The point is that the mistaken killing of a person performing a duty intrinsically requiring heroism for its performance does not negate the heroism.  It's irrelevant to the issue of such heroism.  It's relevant only to a determination of whether such mistaken killing manifested un-blameworthy conduct, negligent conduct or criminal conduct.

Troops mistakenly killed by "friendly" fire while storming the beaches at Normandy were no less heroic that those killed by enemy fire.  No one would seriously dispute this.

Back to Pat Tillman's death.  He died while heroically serving his country on what he, and all his fellow troops, knew to be a very dangerous mission.  That the person whose weapon-fire caused his death was a fellow soldier is irrelevant to that issue.  Whether such person's conduct was un-blameworthy, negligent or criminal is likewise irrelevant to that issue.  It demeans Tillman's death and courage to even imply that it's somehow wrong for anyone (including the Army) to state the obvious:  that he died heroically serving his country.

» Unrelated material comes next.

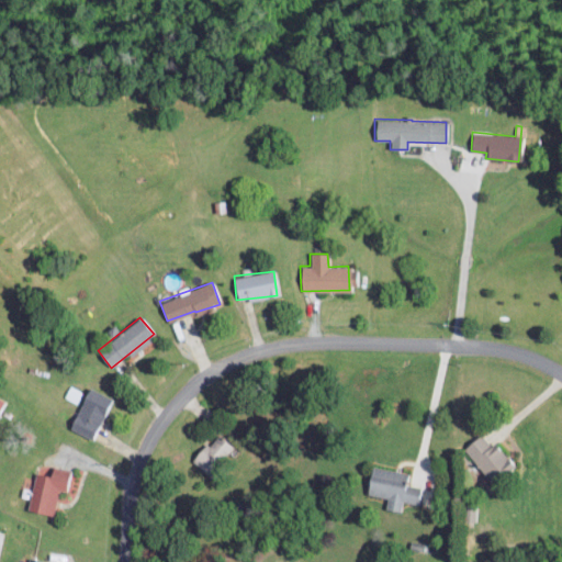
[(70,430),(94,437),(108,394),(83,386),(70,430)]
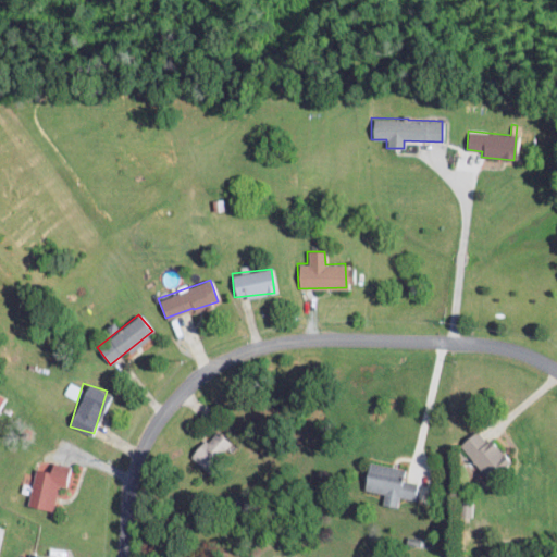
[(507,460),(477,428),(458,444),(487,477),(507,460)]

For sake of accuracy, this is the point that Lt. Col., Bailey ought to have understood as a reason for telling the truth to Pat Tillman's brother, Kevin, who was serving in a platoon further behind on the same mission, rather than misguidedly thinking that "shielding" Kevin Tillman (and his family) from such information would prevent needless exacerbation of his (and their) grief.  Regarding Bailey's likely motivations on this issue, see "Respectful Questions for Kevin Tillman and Pat Tillman's Parents Regarding 'Cover-up' Allegations" (here).  Did Col. Bailey's action in attempting to shield Tillman's family in such manner violate military law?  Almost certainly.  Was it the kind of violation that may be excusable as a manifestation of a misguided sense of compassion?  Probably, in my opinion, but perhaps not.  But even if military law were to deem it inexcusable, a sense of fairness would not, in my opinion, warrant heaping calumny on Bailey for such grievous error in judgment.  Nor is it justified to heap calumny (rather than mere blame) on others who took too long to correct the record-- especially since virtually no one would want to do so without first having determined such correction to be both accurate and complete.

The ultimate point is that Pat Tillman died while heroically serving his country (here) after having turned-down a multi-million-dollar professional-football contract to do so.  The current obsession with the motives of those whose initial actions created an inertia that became partially responsible for inexcusable delays in furnishing the facts to Tillman's family serves to obscure Pat Tillman's heroism, which his surviving brother, Kevin, had likewise exhibited in having foregone a professional career to heroically serve his country as did Pat.

Jim Wrenn, Editor at WrennCom.Com; Editor at PoliSat.Com.